The Central Square where people gather in Reykjavík
In olden times, when Reykjavík was simply a farm, Austurvöllur (the East Field) was its best grassfield, and much larger than it is today.
It extended over much of what is now the old centre of Reykjavík: from Aðalstræti to Lækjargata, and from Hafnarstræti to the Lake. When Reykjavík Cathedral was built in 1788-90, rock was quarried nearby and stored on Austurvöllur. By the early 1800s the field was in a poor state due to overuse and turf-cutting (for construction). As a result the town magistrate banned unauthorised turf-cutting. In 1806 he stated that it had once been a fine, useful field, but was now nothing but a neglected peat-bog. At that time, dumping of ash and refuse on the field was prohibited, but no other measures were taken. The field was marshy and uneven, and unsuitable for building.
As the village of Reykjavík grew, it gradually encroached on the field. In the 19th century it served as a campsite for countrymen visiting the town, and also for early tourists. In 1874 the town council of Copenhagen presented a statue to the people of Reykjavík: a self-portrait by Icelandic- Danish sculptor Bertel Thorvaldsen. The town council chose a place for it in the middle of Austurvöllur, and in the summer of 1875 the field was fenced, levelled and turfed, and paths were made. The sculpture was ceremonially unveiled on 19 November 1875, the artist’s birthday. It was Reykjavík’s first public sculpture. In 1930 the fence was removed, opening the square, and in 1931 the Thorvaldsen statue was moved to the Hljómskálagarður park, to make way for a statue of Jón Sigurðsson (1811-79), leader of Iceland’s 19th-century independence movement, by sculptor Einar Jónsson.

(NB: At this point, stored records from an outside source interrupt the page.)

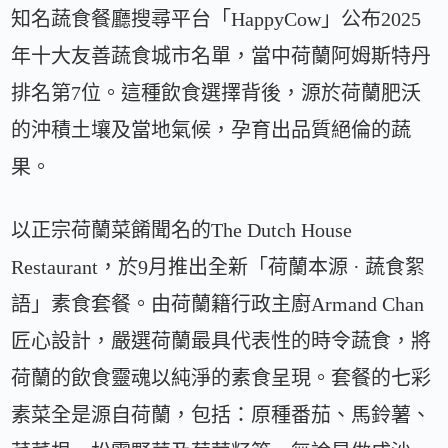
知名蔬食餐廳搜尋平台「HappyCow」公布2025
年十大友善蔬食城市名單，當中荷蘭阿姆斯特丹
排名第7位。這種飲食選擇背後，源於荷蘭肥沃
的沖積土壤及當地氣候，孕育出品質絕倫的蔬
果。
以正宗荷蘭菜餚聞名的The Dutch House
Restaurant，於9月推出全新「荷蘭本源 · 蔬食絮
語」素食套餐。由荷蘭籍行政主廚Armand Chan
匠心設計，嚴選荷蘭最具代表性的時令蔬食，將
荷蘭的飲食靈魂以純淨的素食呈現。套餐的七彩
素菜全是源自荷蘭，包括：原種番茄、馬鈴薯、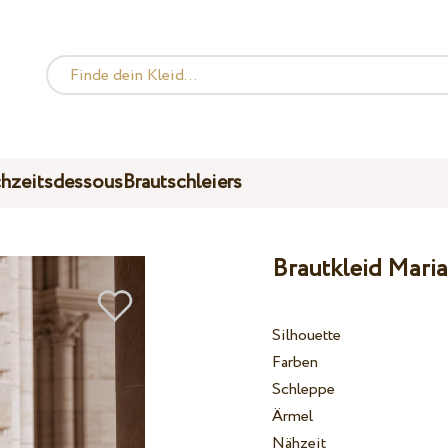
hzeitsdessous
Brautschleiers
Brautkleid Mari
Silhouette
Farben
Schleppe
Ärmel
Nähzeit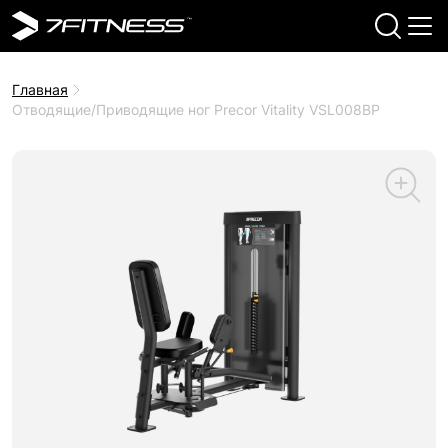
Главная
Отводящие/Приводящие ног Precor Vitality VSL008BP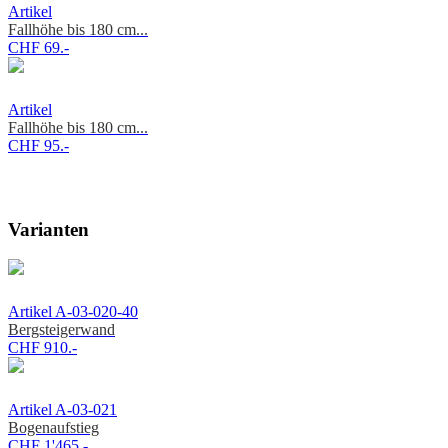
Artikel
Fallhöhe bis 180 cm...
CHF 69.-
Artikel
Fallhöhe bis 180 cm...
CHF 95.-
Varianten
Artikel A-03-020-40
Bergsteigerwand
CHF 910.-
Artikel A-03-021
Bogenaufstieg
CHF 1'465.-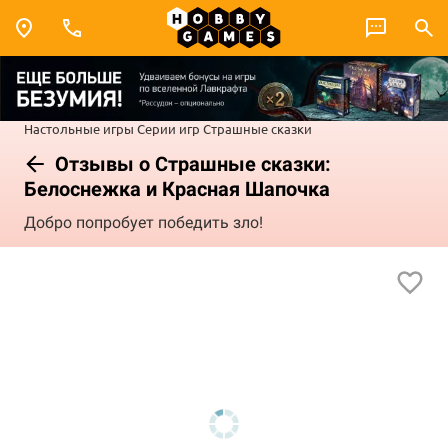
Настольные игры
Серии игр
Страшные сказки
Отзывы о Страшные сказки:
Белоснежка и Красная Шапочка
Добро попробует победить зло!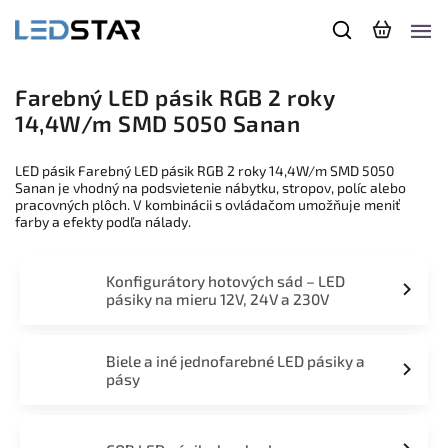
Farebný LED pásik RGB 2 roky
14,4W/m SMD 5050 Sanan
LED pásik Farebný LED pásik RGB 2 roky 14,4W/m SMD 5050
Sanan je vhodný na podsvietenie nábytku, stropov, políc alebo
pracovných plôch. V kombinácii s ovládačom umožňuje meniť
farby a efekty podľa nálady.
Konfigurátory hotových sád – LED
pásiky na mieru 12V, 24V a 230V
Biele a iné jednofarebné LED pásiky a
pásy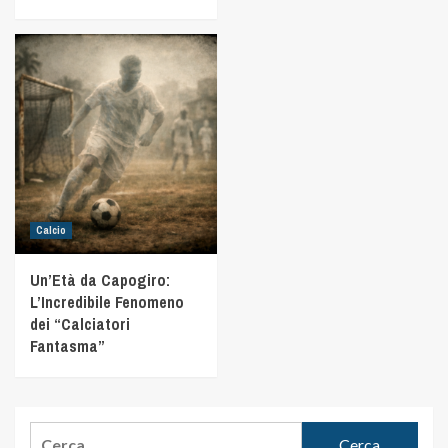
Calcio
Un’Età da Capogiro:
L’Incredibile Fenomeno
dei “Calciatori
Fantasma”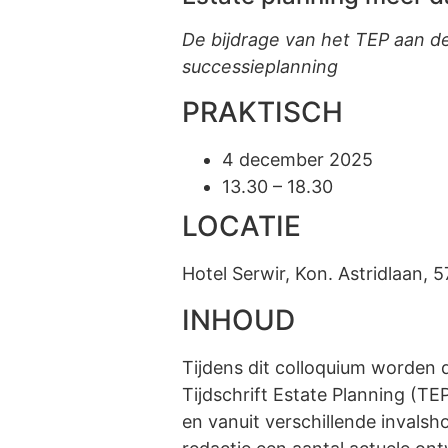
De bijdrage van het TEP aan de
successieplanning
PRAKTISCH
4 december 2025
13.30 – 18.30
LOCATIE
Hotel Serwir, Kon. Astridlaan, 
INHOUD
Tijdens dit colloquium worden 
Tijdschrift Estate Planning (TEP
en vanuit verschillende invalsh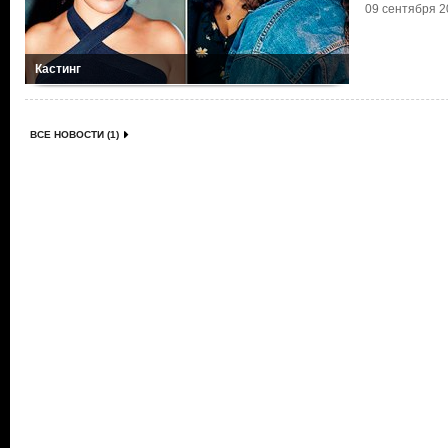
09 сентября 20
Кастинг
ВСЕ НОВОСТИ (1)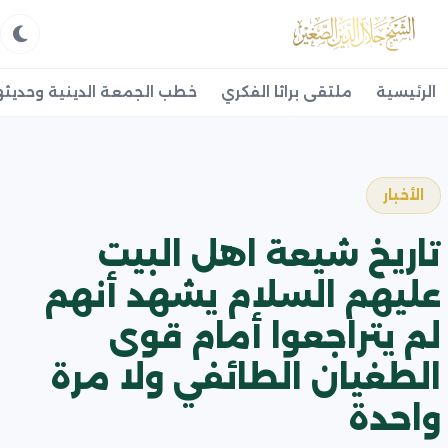
الرئيسية
ملتقى براثا الفكري
خطب الجمعة الدينية وحديثه
الأخبار
تاريخ شيعة اهل البيت
عليهم السلام يشهد أنهم
لم يتراجعوا أمام قوى
الطغيان الطائفي ولا مرة
واحدة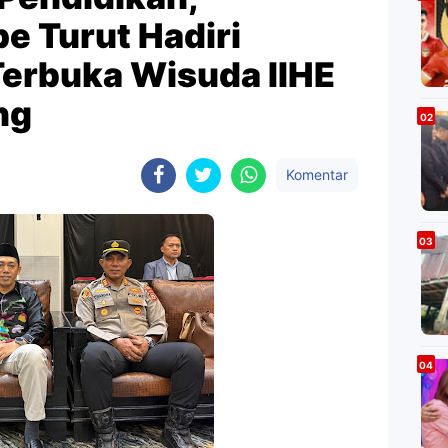
e Turut Hadiri
Terbuka Wisuda IIHE
ng
Komentar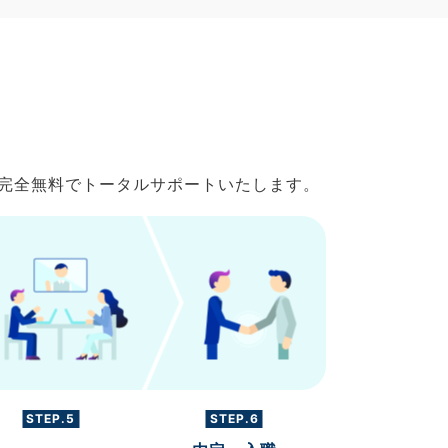
で完全無料でトータルサポートいたします。
STEP.5
STEP.6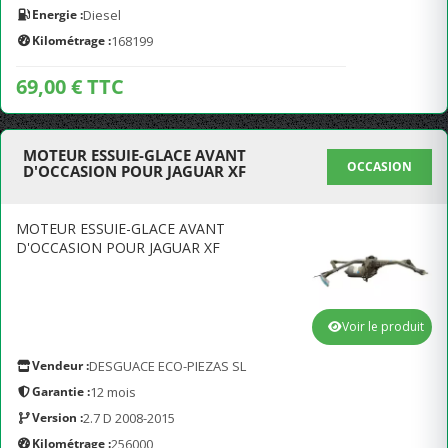
Energie :
Diesel
Kilométrage :
168199
69,00 € TTC
MOTEUR ESSUIE-GLACE AVANT
OCCASION
D'OCCASION POUR JAGUAR XF
MOTEUR ESSUIE-GLACE AVANT
D'OCCASION POUR JAGUAR XF
Voir le produit
Vendeur :
DESGUACE ECO-PIEZAS SL
Garantie :
12 mois
Version :
2.7 D 2008-2015
Kilométrage :
256000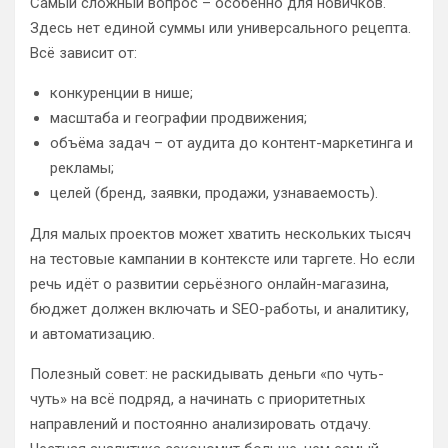
Самый сложный вопрос – особенно для новичков.
Здесь нет единой суммы или универсального рецепта.
Всё зависит от:
конкуренции в нише;
масштаба и географии продвижения;
объёма задач – от аудита до контент-маркетинга и
рекламы;
целей (бренд, заявки, продажи, узнаваемость).
Для малых проектов может хватить нескольких тысяч
на тестовые кампании в контексте или таргете. Но если
речь идёт о развитии серьёзного онлайн-магазина,
бюджет должен включать и SEO-работы, и аналитику,
и автоматизацию.
Полезный совет: не раскидывать деньги «по чуть-
чуть» на всё подряд, а начинать с приоритетных
направлений и постоянно анализировать отдачу.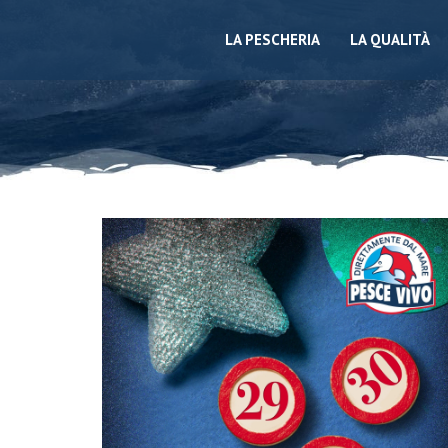
LA PESCHERIA
LA QUALITÀ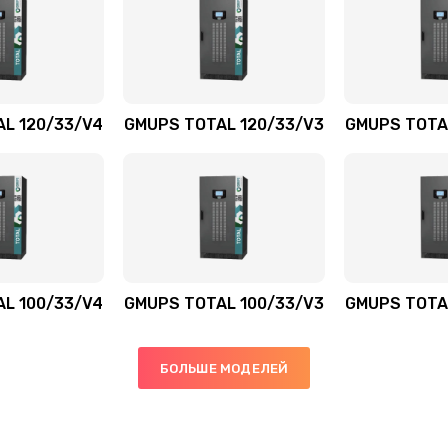
L 120/33/V4
GMUPS TOTAL 120/33/V3
GMUPS TOTA
L 100/33/V4
GMUPS TOTAL 100/33/V3
GMUPS TOTA
БОЛЬШЕ МОДЕЛЕЙ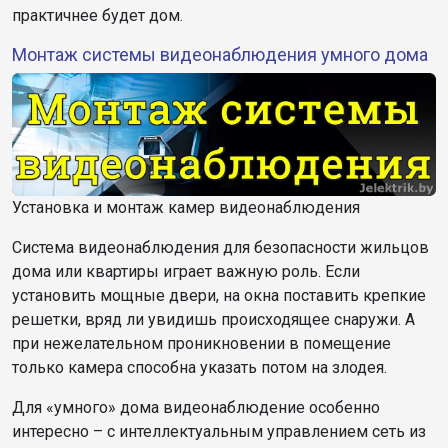
практичнее будет дом.
Монтаж системы видеонаблюдения умного дома
Установка и монтаж камер видеонаблюдения
Система видеонаблюдения для безопасности жильцов
дома или квартиры играет важную роль. Если
установить мощные двери, на окна поставить крепкие
решетки, вряд ли увидишь происходящее снаружи. А
при нежелательном проникновении в помещение
только камера способна указать потом на злодея.
Для «умного» дома видеонаблюдение особенно
интересно – с интеллектуальным управлением сеть из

In the early 20th century an artificial skating rink was often created in winter on the square, which was popular with the townspeople. Many entertainments and social events have taken place on the square over the years, and the people of Reykjavík have traditionally gathered here, in front of Parliament House, whether to celebrate or to protest. At one of the first protest meetings, in 1905, thousands objected to the laying of an undersea telephone cable to Iceland. On 30 March 1949 a protest against Iceland joining NATO led to violence; police used truncheons and teargas on the crowds. Every year people gather on Austurvöllur to celebrate National Day on 17 June, when a wreath is laid before the statue of Jón Sigurðsson; and in December crowds come to see the lights lit on a Christmas tree, a gift from the people of Oslo. After the Icelandic economy collapsed in the autumn of 2008, Austurvöllur was again the scene of protests. People gathered, listened to speeches, and hammered on pots and pans to express their rage, in what has become known as the Kitchenware Revolution. Austurvöllur, in its present form was designed by Sigurður Albert Jónsson, former chief of The Reykjavík Botanical Gardens, and presented to the city by Hafliði Jónsson, former chief of Reykjavík Parks
Department; in 1999 the plan was simplified and renewed, to designs by landscape architect Þórólfur Jónsson.
Reykjavík’s Historical Plaques
In recent years the City of Reykjavík has been installing plaques at historic sites around the city. The markers display pictures and information about the site’s history, art, literature and social life. This is the information displayed at the Austurvöllur Central Square.